Danielle Filson, an education department spokesperson, said this year’s evaluation system was calibrated to assess teachers while accounting for the effects of the pandemic. “Evaluations this year hold our teachers and principals to high standards and identify areas for support, while also taking into account the challenges and trauma they have faced,” she wrote.
Educators largely said the changes to the evaluation system made sense, given the requirement to have some kind of evaluation. Matt Brownstein, an assistant principal at P.S. 330 in Queens, said the pared-back number of observations that will be required at this point in the year “is not extraordinary or excessive” and is similar to the number of evaluations his administration would conduct at this point in the year.

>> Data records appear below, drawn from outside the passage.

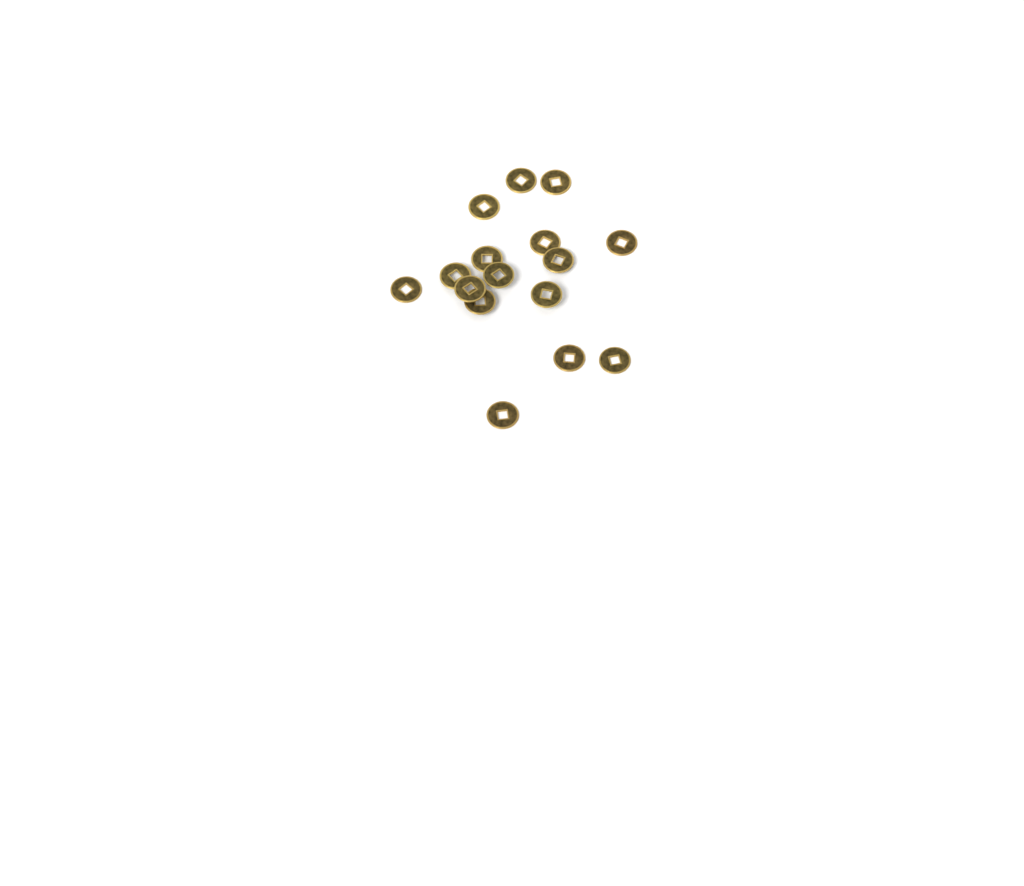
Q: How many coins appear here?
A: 16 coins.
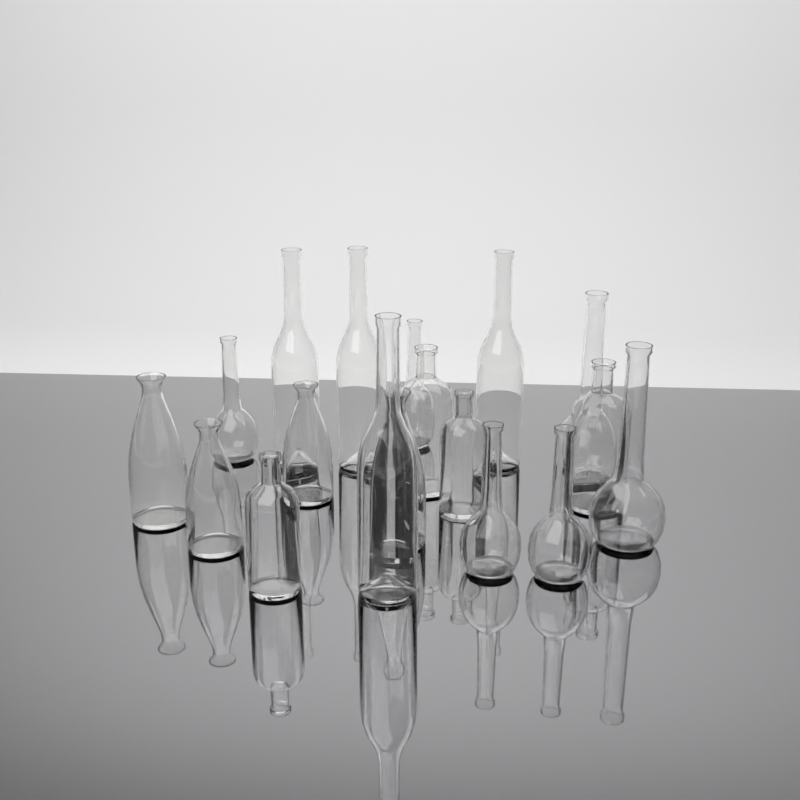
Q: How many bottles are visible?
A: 18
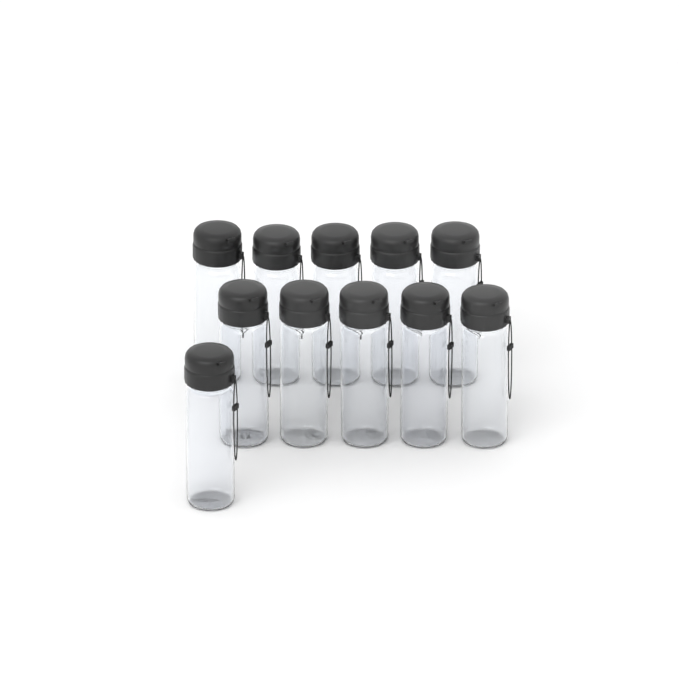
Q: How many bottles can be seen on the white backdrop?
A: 11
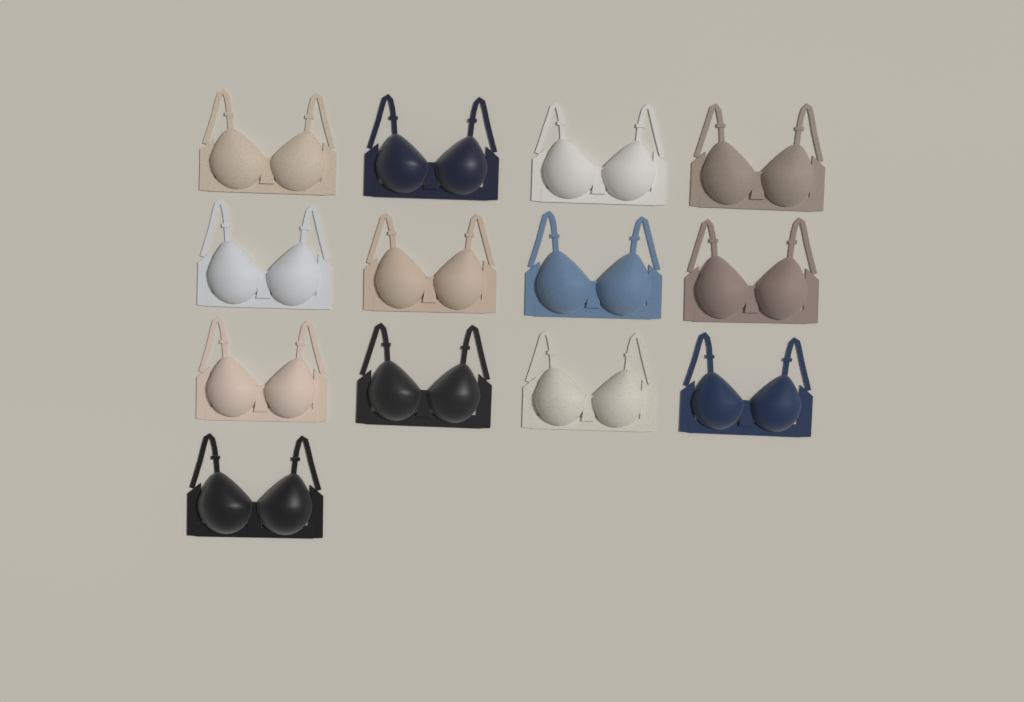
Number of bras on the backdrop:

Bobson Wong, a high school math teacher in Queens, said school leaders have already been giving feedback and making efforts to improve remote learning outside of the formal evaluation system – though he wondered why there wasn’t more emphasis on sharing ideas between schools.
“One of my biggest frustrations as a teacher is we haven’t gotten any real guidance from the city about remote learning,” he said. “Everything I’ve learned about remote learning has been done on my own with my colleagues.”